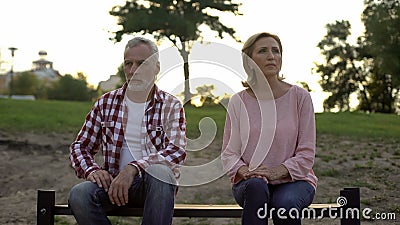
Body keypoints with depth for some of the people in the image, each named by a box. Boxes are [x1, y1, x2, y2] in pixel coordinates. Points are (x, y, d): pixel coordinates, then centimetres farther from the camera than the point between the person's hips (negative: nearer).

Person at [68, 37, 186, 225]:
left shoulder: (171, 106, 2)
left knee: (160, 170, -37)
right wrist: (92, 170, -10)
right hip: (114, 181, 2)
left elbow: (177, 151, -13)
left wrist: (133, 168, -28)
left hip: (155, 182, -2)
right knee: (79, 195, -29)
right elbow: (80, 146, 13)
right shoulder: (106, 103, 10)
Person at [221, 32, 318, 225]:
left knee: (285, 203, -34)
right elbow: (228, 152, 4)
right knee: (256, 186, -34)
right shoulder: (238, 102, 4)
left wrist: (278, 171, -19)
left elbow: (306, 152, -2)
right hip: (249, 182, 1)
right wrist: (244, 171, -18)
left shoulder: (299, 97, 0)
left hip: (293, 179, -1)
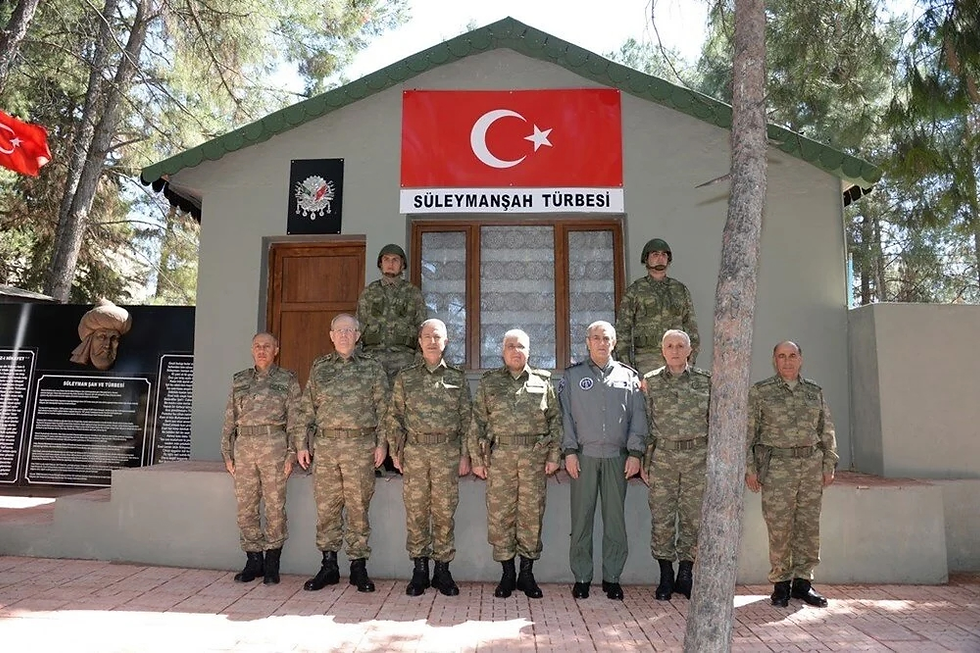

Exercise directions. Copy the data again, putting "Figure at" wherever "Person at" appears and leaving everything else the same. Don't include the pictures.

Worked solution.
Body keypoints with depth for some of the people in the image, each named by a box. Boxes are [x1, y1, x2, y2] in pixel coordinates. Points are (x, y, d): pixel coordinates, then centimetres farther from the camera than the point between the person's hips (negative: nearer).

Figure at [68, 37, 186, 225]:
left shoulder: (171, 106, 2)
left knee: (160, 170, -37)
right wrist: (92, 170, -10)
right hip: (114, 181, 2)
left elbow: (177, 151, -13)
left wrist: (133, 168, -28)
left hip: (155, 182, -2)
right knee: (79, 195, -29)
right elbow: (80, 146, 13)
right shoulder: (106, 103, 10)
Figure at [221, 32, 318, 225]:
left knee: (285, 203, -34)
right elbow: (228, 152, 4)
right knee: (256, 186, -34)
right shoulder: (238, 102, 4)
left wrist: (278, 171, -19)
left elbow: (306, 152, -2)
right hip: (249, 182, 1)
right wrist: (244, 171, -18)
left shoulder: (299, 97, 0)
left hip: (293, 179, -1)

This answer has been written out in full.